I have been adding recipes for a while to a new cookbook so I could find them when I wanted to cook them. In the electronic age, a digital version seems to make more sense, since I can add, amend, advise, adjust, delete, and reconsider as often as I want to and you can access them if and when you please. I've included the recipes from my original cookbook which many of you have. I'm also going to be adding pictures as I retest many of these recipes. They aren't the latest thing or nouvelle cuisine. They're comfort food, good memories, treasured family recipes, and occasional treats as well as many healthier recipes I've grown to like in recent years. I encourage you to add comments, pictures, and favorite recipes to make this a real family cooking spot. It's the next best thing to sharing a meal.
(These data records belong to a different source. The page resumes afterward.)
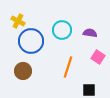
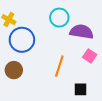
cyan circle: (62, 30) -> (59, 18), moved
purple semicircle: (90, 33) -> (82, 32), size x1.6

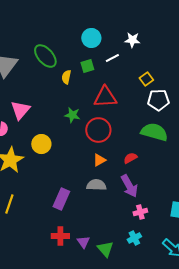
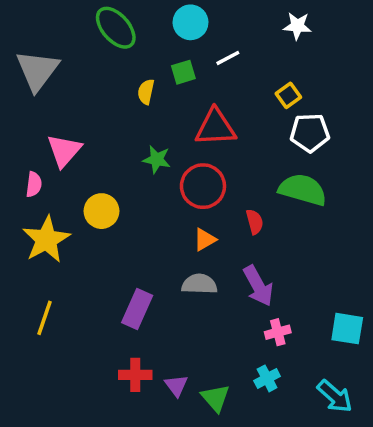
white star: (132, 40) -> (297, 26), moved
green ellipse: (45, 56) -> (116, 28), moved
red semicircle: (130, 158) -> (255, 222), moved, turned 104

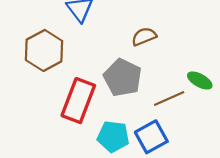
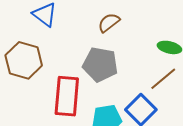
brown line: (169, 99) -> (163, 79), moved

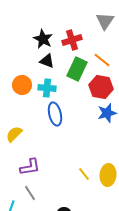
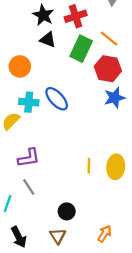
cyan cross: (47, 88) -> (29, 102), moved
blue ellipse: (55, 114) -> (57, 99), turned -30
yellow line: (84, 174) -> (89, 166), turned 40

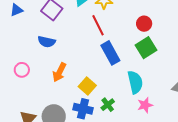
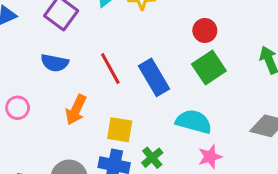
red line: (98, 25) -> (110, 68), moved
cyan semicircle: (135, 82) -> (194, 122), turned -60
yellow square: (87, 86) -> (120, 130), turned -30

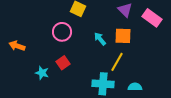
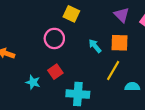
cyan cross: (103, 84) -> (78, 94), moved
cyan semicircle: (135, 87) -> (132, 87), moved

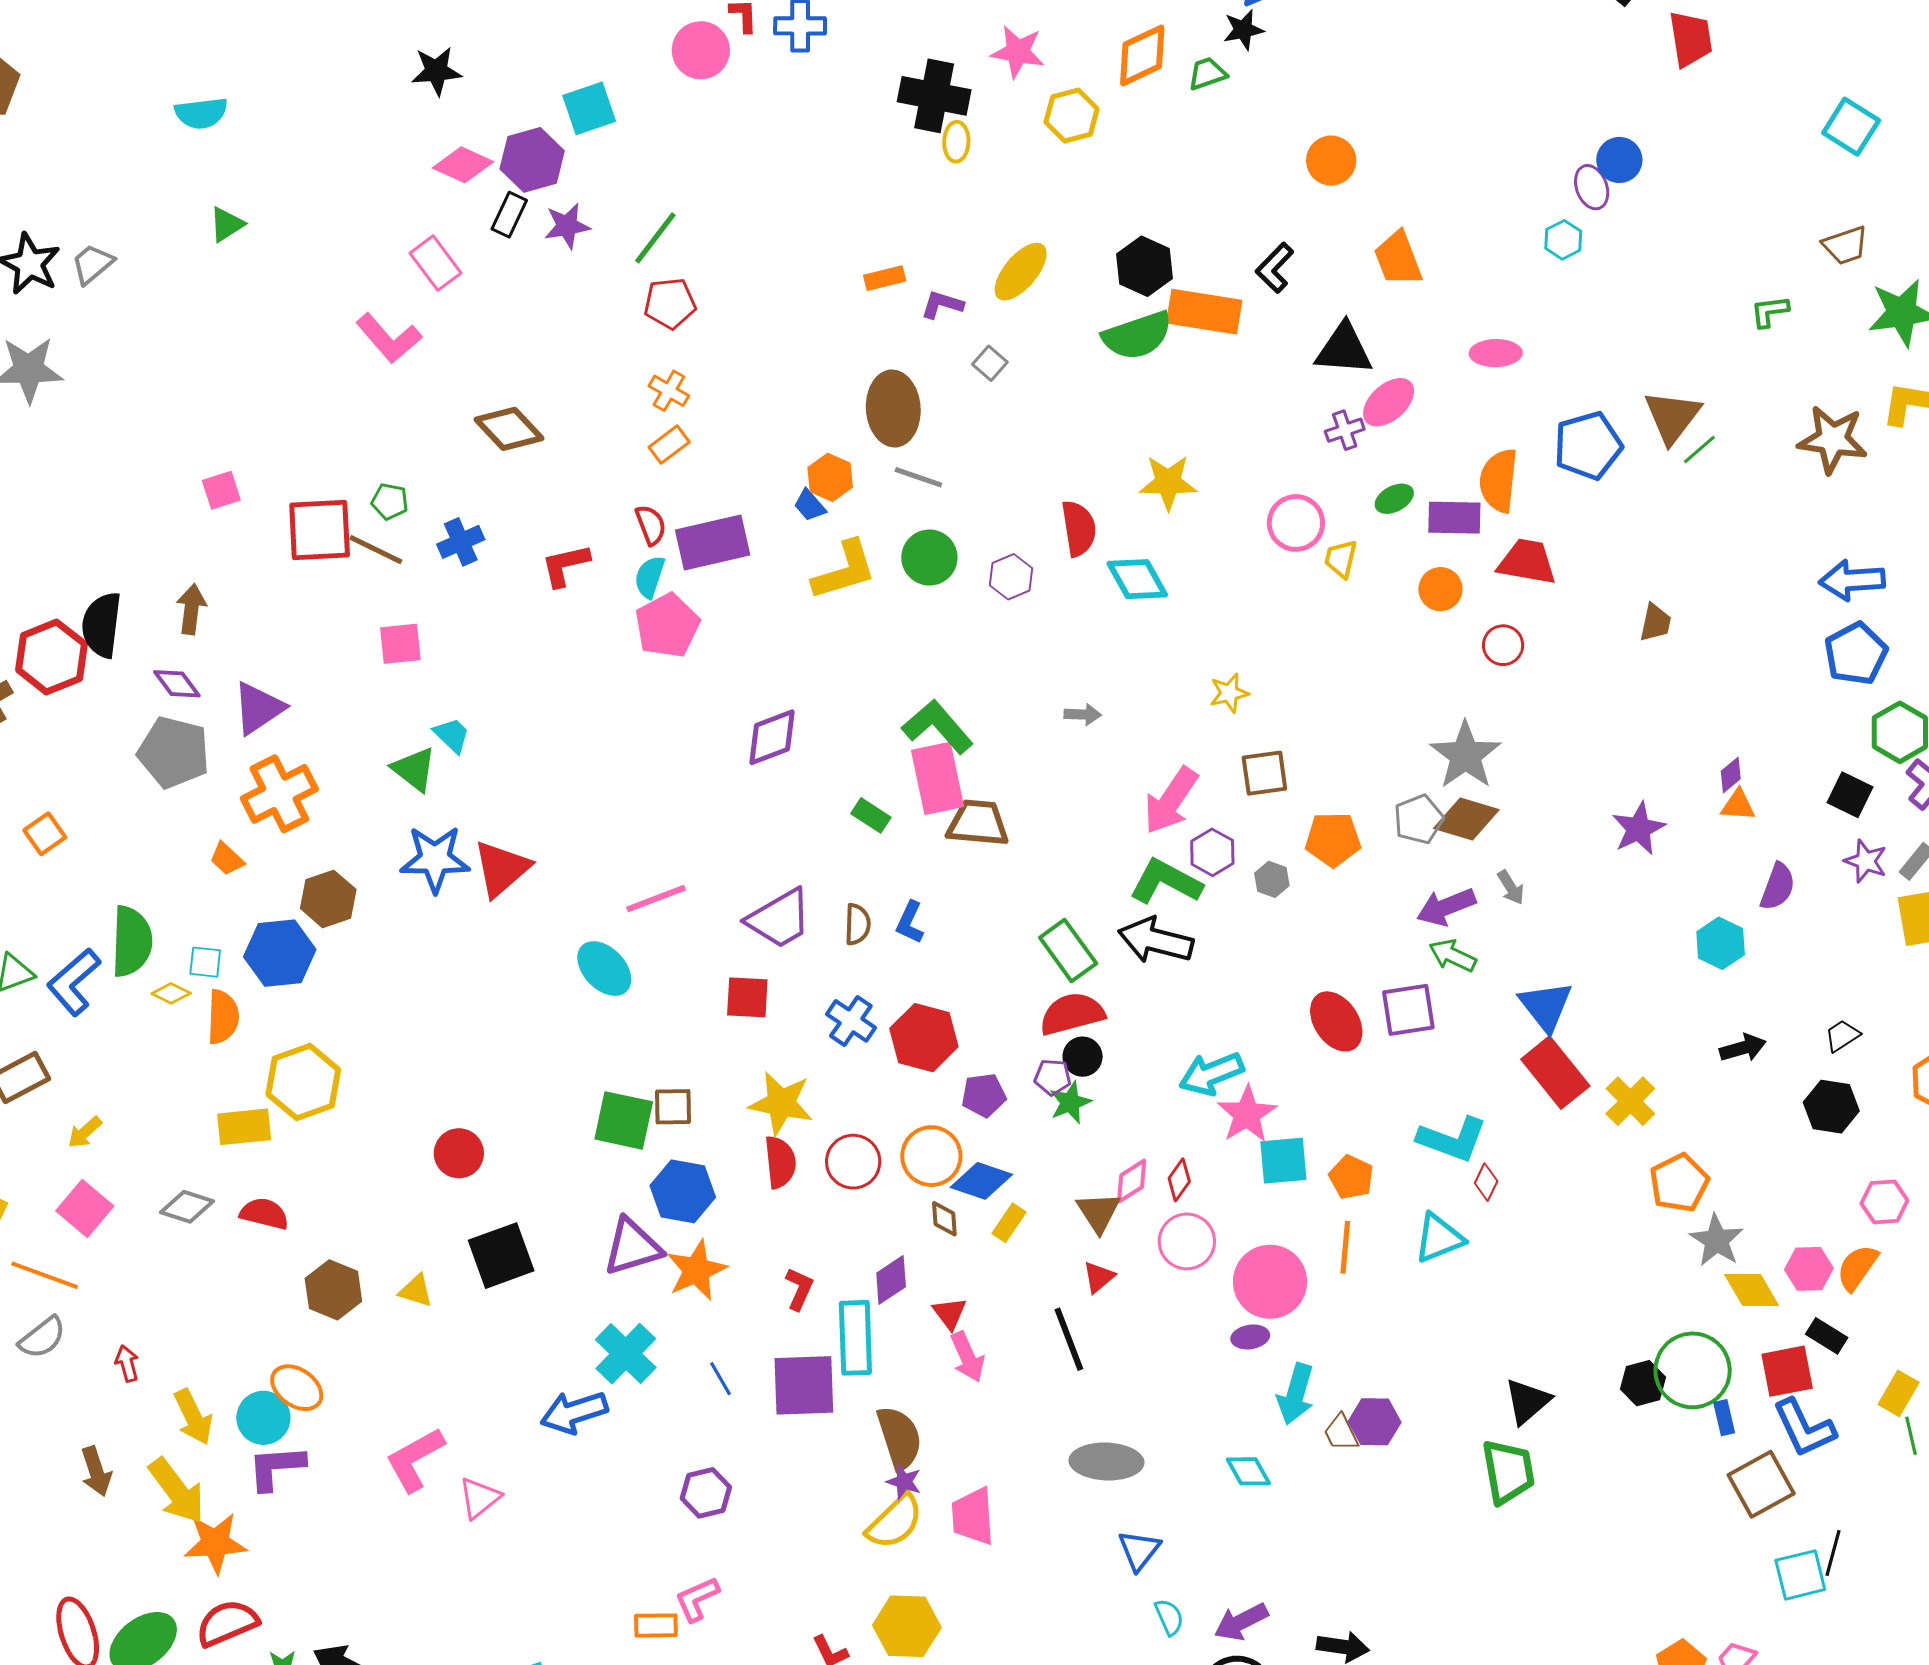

Wednesday, January 20, 2016

Lemon Bundt Cake

1 package lemon cake mix
1 package lemon instant pudding
4 eggs
1/2 cup vegetable oil
1 cup water
1 1/3 cups powdered sugar
5 Tbsp. lemon juice
1/3 cup flaked coconut

Grease and flour bundt pan.   Place cake mix, pudding, eggs, oil, and water in mixer bowl. Beat at medium speed for 2 to 3 minutes, scraping bowl occasionally with rubber spatula.  Pour into prepared pan and bake 35 minutes at 350 degrees.  Cool on rack for about 5 minutes before removing from pan.  Blend together sugar and lemon juice; stir in coconut.  Spoon frosting over top and sides of warm cake. Serve with Honey Grape Topping.
 
Honey Grape Topping

1 cup sour cream
3 Tbsp. light brown sugar
3 Tbsp. honey
1 Tbsp. white rum (optional)
1/2 cup halved green seedless grapes
1/2 cup fresh blueberries (optional)

Fold sour cream, brown sugar, and honey together until thoroughly blended.  Stir in remaining ingredients. Serve over slices of Lemon Bundt Cake.